__DESCRIPTION OF THE TASK__. The listing is to be duplicated in full, exactly as written.

-------

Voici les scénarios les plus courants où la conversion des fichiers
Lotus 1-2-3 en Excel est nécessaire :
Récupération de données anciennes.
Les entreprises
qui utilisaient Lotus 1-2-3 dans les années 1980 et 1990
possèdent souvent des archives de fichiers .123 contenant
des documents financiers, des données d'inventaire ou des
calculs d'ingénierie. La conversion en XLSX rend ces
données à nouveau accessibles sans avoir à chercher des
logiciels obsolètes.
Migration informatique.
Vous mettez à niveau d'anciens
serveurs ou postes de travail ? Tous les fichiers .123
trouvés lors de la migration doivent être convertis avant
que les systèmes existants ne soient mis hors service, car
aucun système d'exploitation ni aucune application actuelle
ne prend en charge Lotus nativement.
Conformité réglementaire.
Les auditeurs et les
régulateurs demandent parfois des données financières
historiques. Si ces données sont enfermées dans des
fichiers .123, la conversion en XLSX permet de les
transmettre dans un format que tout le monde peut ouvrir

-------

__RESULT__.
Voici les scénarios les plus courants où la conversion des fichiers
Lotus 1-2-3 en Excel est nécessaire :
Récupération de données anciennes.
Les entreprises
qui utilisaient Lotus 1-2-3 dans les années 1980 et 1990
possèdent souvent des archives de fichiers .123 contenant
des documents financiers, des données d'inventaire ou des
calculs d'ingénierie. La conversion en XLSX rend ces
données à nouveau accessibles sans avoir à chercher des
logiciels obsolètes.
Migration informatique.
Vous mettez à niveau d'anciens
serveurs ou postes de travail ? Tous les fichiers .123
trouvés lors de la migration doivent être convertis avant
que les systèmes existants ne soient mis hors service, car
aucun système d'exploitation ni aucune application actuelle
ne prend en charge Lotus nativement.
Conformité réglementaire.
Les auditeurs et les
régulateurs demandent parfois des données financières
historiques. Si ces données sont enfermées dans des
fichiers .123, la conversion en XLSX permet de les
transmettre dans un format que tout le monde peut ouvrir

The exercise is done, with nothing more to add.